It sits on the border but operates as one city for thousands on both sides
The very aspects of life in Laredo that allow for the city to thrive are the elements of international relations that President Trump’s isolationist policies that make it a clear target for the administration’s proposed legislation. Workers move rather freely across the border for jobs, made possible by NAFTA and other trade agreements that require straddling the international border.
The city’s pedestrian bridge allows 6,000 people per day to enter Mexico, while 14,000 vehicles cross the border daily for both work and pleasure. The demographic makeup on both sides of Laredo’s borders is predominately Latino.

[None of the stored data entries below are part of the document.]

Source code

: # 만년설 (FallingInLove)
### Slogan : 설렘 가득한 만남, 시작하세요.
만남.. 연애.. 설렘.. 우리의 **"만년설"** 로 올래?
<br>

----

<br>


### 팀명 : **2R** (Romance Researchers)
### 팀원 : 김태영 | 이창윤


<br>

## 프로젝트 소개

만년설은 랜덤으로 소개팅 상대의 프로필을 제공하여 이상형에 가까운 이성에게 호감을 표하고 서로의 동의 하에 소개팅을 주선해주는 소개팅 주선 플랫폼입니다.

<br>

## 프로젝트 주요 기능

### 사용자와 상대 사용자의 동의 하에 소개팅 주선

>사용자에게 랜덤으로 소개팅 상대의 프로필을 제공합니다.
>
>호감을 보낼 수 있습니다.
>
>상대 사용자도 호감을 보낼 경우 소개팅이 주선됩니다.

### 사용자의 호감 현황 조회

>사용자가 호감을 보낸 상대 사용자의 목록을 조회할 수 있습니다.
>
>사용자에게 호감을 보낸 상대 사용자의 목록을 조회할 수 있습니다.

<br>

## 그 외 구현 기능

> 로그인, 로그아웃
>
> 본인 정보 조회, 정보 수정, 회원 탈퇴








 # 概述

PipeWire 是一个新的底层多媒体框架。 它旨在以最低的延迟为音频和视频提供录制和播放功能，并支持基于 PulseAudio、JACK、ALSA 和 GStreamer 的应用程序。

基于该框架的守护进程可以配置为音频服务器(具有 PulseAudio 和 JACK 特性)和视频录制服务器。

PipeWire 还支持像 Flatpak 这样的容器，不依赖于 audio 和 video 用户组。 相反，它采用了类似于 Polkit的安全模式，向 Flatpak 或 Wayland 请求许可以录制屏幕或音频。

As such, any discussion or steps toward tighter immigration policies (including an impenetrable wall) represent a threat to the culture and economy of the border town. Speaking to Vice, Laredo, Texas mayor Pete Saenz plainly states, "Along the entire border with Mexico, there is anxiety and, to an extent, fear as to how these things are going to play out."
Both sides of the city depend on the other for employment, productivity, and consumption. So while the wall may serve as a plain and powerful metaphor of the isolationist endgame, dissolution of trade, proposed tariffs, taxes, and other economic disincentives serve as threats that loom as large and as long as a wall’s shadow.
Complicating matters of commerce is the city’s natural situation on the border as a conduit for illegal and illicit activity. Mexican drug cartel activity naturally spills over to the U.S. side of town, and even when it doesn’t, it’s close enough to be treated, understandably, as a specter over the American side of the city.
Nonetheless, the stats show Laredo, Texas,’ crime rates to be commensurate with other American cities of its size. As such, it’s difficult to imagine a border wall would make Laredo—or the United States at large, for that matter—a safer city, but it’s certain that a wall, increased obstacles to ingress and egress, and economic trade barriers could turn a vibrant, sustainable, and some would say crucial, border town into a city scrambling to recover from losing enterprises to federal immigration and fiscal policies.
Speaking to NPR, Mayor Saenz stated plainly that any follow-through on the mechanisms to lock down the border will cripple his city, economy, and citizens:
Well, it'll be a disaster, frankly. We're a—based on the numbers that I gave you—we're a transportation, trade, commerce, distribution center, warehousing, so we're a trade town. That's our backbone and our bread and butter frankly. So if the wall is there—and it's very offensive, frankly, to the people that—well, to Mexico primarily. And the people there in Laredo and the border area do business with Mexico.